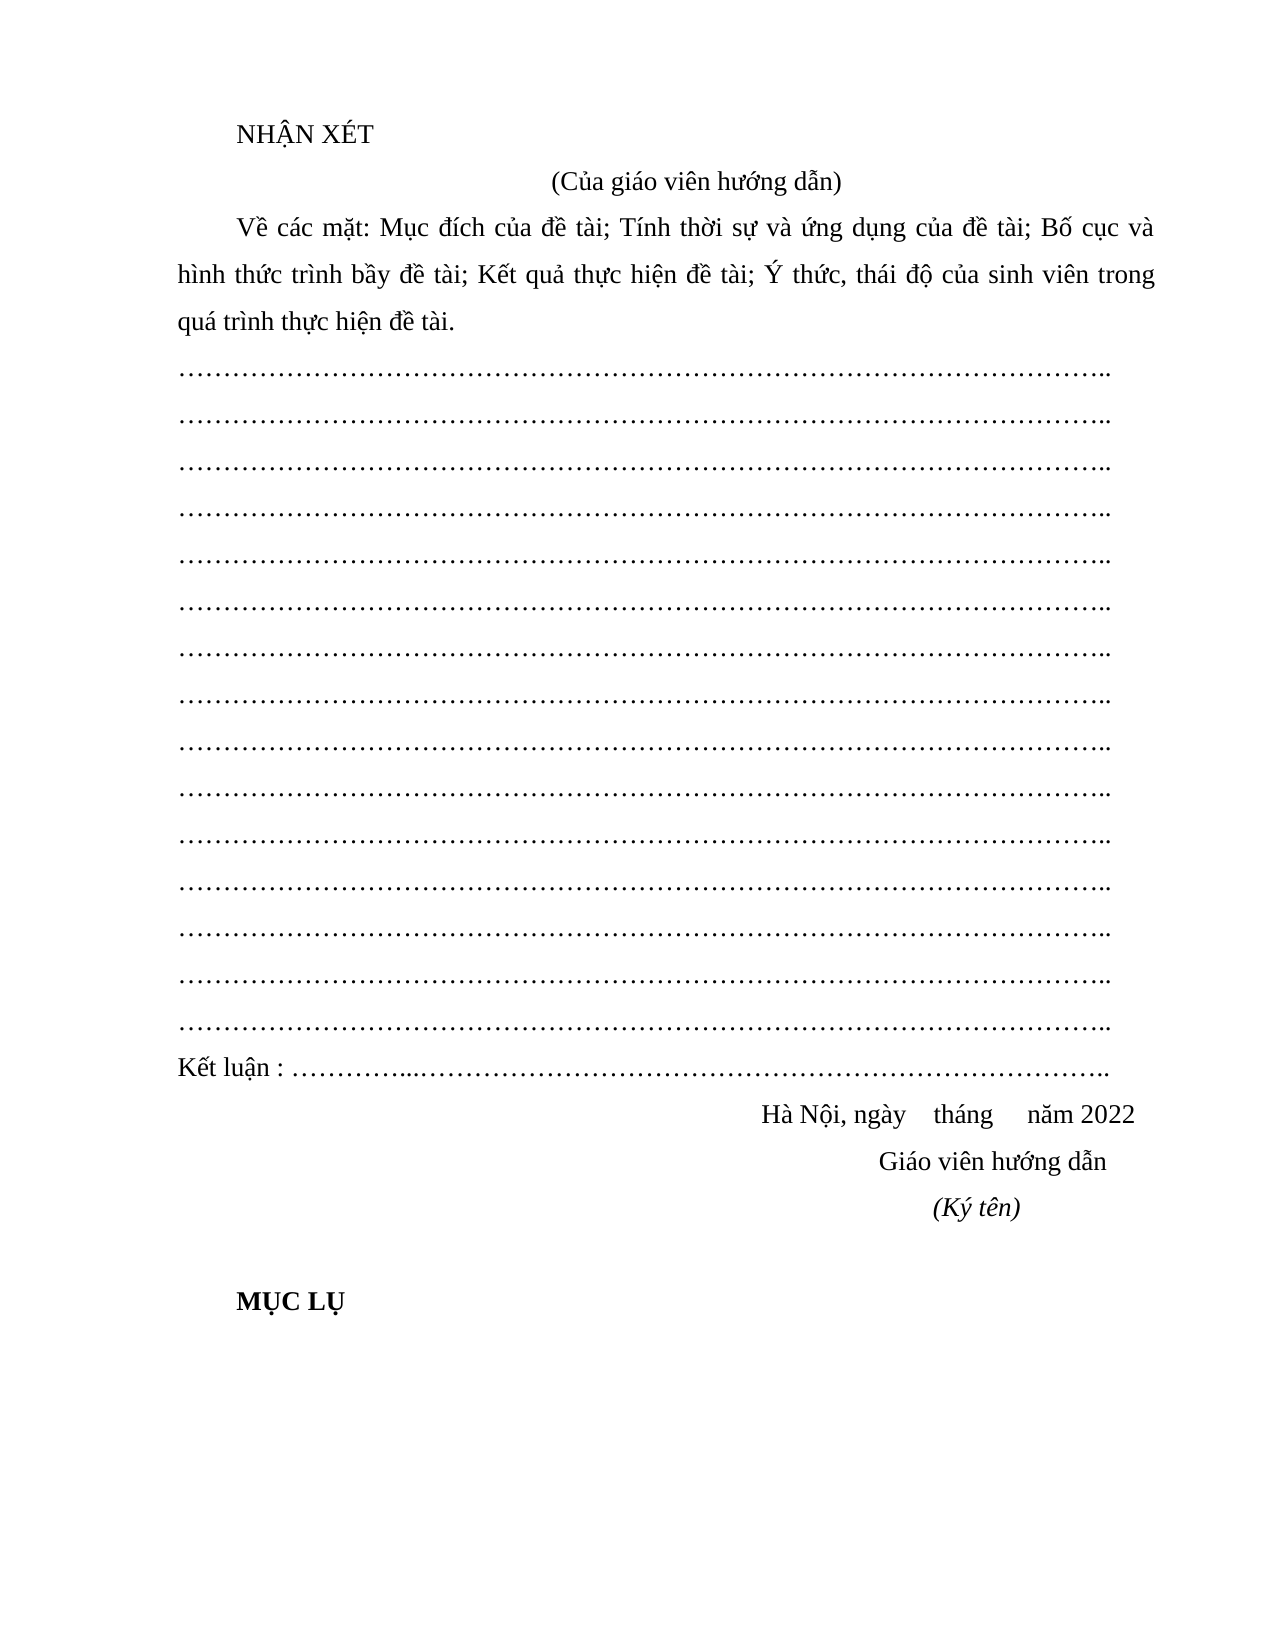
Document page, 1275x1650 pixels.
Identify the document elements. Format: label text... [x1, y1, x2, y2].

text ………………………………………………………………………………………….. [177, 865, 1157, 896]
text ………………………………………………………………………………………….. [177, 631, 1157, 663]
text ………………………………………………………………………………………….. [177, 398, 1157, 429]
text Giáo viên hướng dẫn [702, 1145, 1157, 1176]
text Về các mặt: Mục đích của đề tài; Tính thời sự và ứng dụng của đề tài; Bố cục và hình thức trình bầy đề tài; Kết quả thực hiện đề tài; Ý thức, thái độ của sinh viên trong quá trình thực hiện đề tài. [177, 211, 1157, 336]
text ………………………………………………………………………………………….. [177, 351, 1157, 383]
text Kết luận : …………...………………………………………………………………….. [177, 1051, 1157, 1083]
text ………………………………………………………………………………………….. [177, 585, 1157, 616]
text ………………………………………………………………………………………….. [177, 678, 1157, 709]
text ………………………………………………………………………………………….. [177, 818, 1157, 849]
text ………………………………………………………………………………………….. [177, 538, 1157, 569]
text ………………………………………………………………………………………….. [177, 491, 1157, 523]
text Hà Nội, ngày tháng năm 2022 [702, 1098, 1157, 1129]
text (Ký tên) [702, 1191, 1157, 1223]
text ………………………………………………………………………………………….. [177, 445, 1157, 476]
text (Của giáo viên hướng dẫn) [177, 165, 1157, 196]
text ………………………………………………………………………………………….. [177, 958, 1157, 989]
text ………………………………………………………………………………………….. [177, 771, 1157, 803]
text ………………………………………………………………………………………….. [177, 1005, 1157, 1036]
text ………………………………………………………………………………………….. [177, 911, 1157, 943]
text NHẬN XÉT [177, 118, 1157, 149]
text ………………………………………………………………………………………….. [177, 725, 1157, 756]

----

Your objective:
Filter the entries by the string "hướng" and copy each matching line.

Reply to the exercise:
text Giáo viên hướng dẫn [702, 1145, 1157, 1176]
text (Của giáo viên hướng dẫn) [177, 165, 1157, 196]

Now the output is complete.